» Source passage
Equation (26) defines the relationship between the SOVs ( $λ_{1, i}, λ_{2, i})$ and ( $ω_{i}, ξ_{i})$ , since the integrations are only determined by ( $ω_{i}, ξ_{i})$ . Given ( $λ_{1, i}, λ_{2, i})$ , the search of the unknown ( $ω_{i}, ξ_{i})$ is quite fast, a simple searching method can be used (Hu et al., 2018). For the damped systems $λ_{1, i} \approx ω_{i}^{2}$ , so a good initial value of the frequency can be chosen as $\sqrt{λ_{1, i}}$ , and the initial value of the damping ratio can be set to be 0.1. The optimal values of ( $ω_{i}, ξ_{i})$ minimizes the objective function below:

cost = {(λ_{1, i} - \frac{I_{\overset{\cdot}{q}, ij}}{I_{q, ij}})}^{2} + {(λ_{2, i} - \frac{I_{\overset{\cdot\cdot}{q}, ij}}{I_{\overset{\cdot}{q}, ij}})}^{2}

(27)

After obtaining ( $ω_{i}, ξ_{i})$ , the matrices ${\tilde{D}}_{Q}$ , ${\tilde{D}}_{\overset{\cdot}{Q}}$ and ${\tilde{D}}_{\overset{\cdot\cdot}{Q}}$ (approximates of $D_{Q}$ , $D_{\overset{\cdot}{Q}}$ , and $D_{\overset{\cdot\cdot}{Q}}$ respectively) can be computed, then the covariance matrix of modal forces is estimated as

{\tilde{R}}_{u} \approx {\tilde{R}}_{\overset{\cdot\cdot}{Q}} . / {\tilde{D}}_{\overset{\cdot\cdot}{Q}}

(28)

Where “./” represents the entry-wise division of matrices. Therefore, an approximate value of the matrix $P$ can be estimated by substitute ${\tilde{D}}_{Q}$ , ${\tilde{D}}_{\overset{\cdot}{Q}}$ , ${\tilde{R}}_{u}$ into equation (24),

\tilde{P} = ({\tilde{D}}_{\dot{Q}} ° {\tilde{R}}_{u}) {({\tilde{D}}_{Q} ° {\tilde{R}}_{u})}^{- 1}

(29)

It can be decomposed by the eigenvalue decomposition

\tilde{P} = \tilde{V} Σ {\tilde{V}}^{- 1}

(30)

where the matrix $\tilde{V}$ can be viewed as a transformation matrix that rotates the modal matrix to the SOM matrix given by the original SOD method. Substitute equation (30) into equation (23), and compared to equation (8), one obtains

Φ \tilde{V} \approx \tilde{Φ} L

(31)

where, the matrix $L$ is a diagonal matrix to normalize $\tilde{Φ}$ . The matrix $L$ can be computed by

L = ({\tilde{Φ}}^{- 1} Φ_{e} \tilde{V}) ° I

(32)

where $I$ is the identity matrix. And finally, the updated formula for a new modal matrix is

Φ_{e} \approx \tilde{Φ} L {\tilde{V}}^{- 1}

(33)

Then the updated estimation of the modal matrix can be iteratively substituted into equation (25) till convergence. In each step, the columns of the modal matrix should be normalized so that their modulus is equal to 1. The norm of the difference between the two steps can be used as the convergence metric

E_{1} = ‖ Δ Φ_{e} ‖

(34)

» Information supplied
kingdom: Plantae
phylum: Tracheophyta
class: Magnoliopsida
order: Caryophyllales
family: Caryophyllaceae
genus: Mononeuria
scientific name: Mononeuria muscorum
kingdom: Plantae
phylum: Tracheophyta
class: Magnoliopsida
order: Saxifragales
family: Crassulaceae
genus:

» Direction
List every equation number that the modal-matrix passage cites in its prose but does not display as one of its own numbered formulas.

» Finished answer
(26), (24), (23), (8), (25)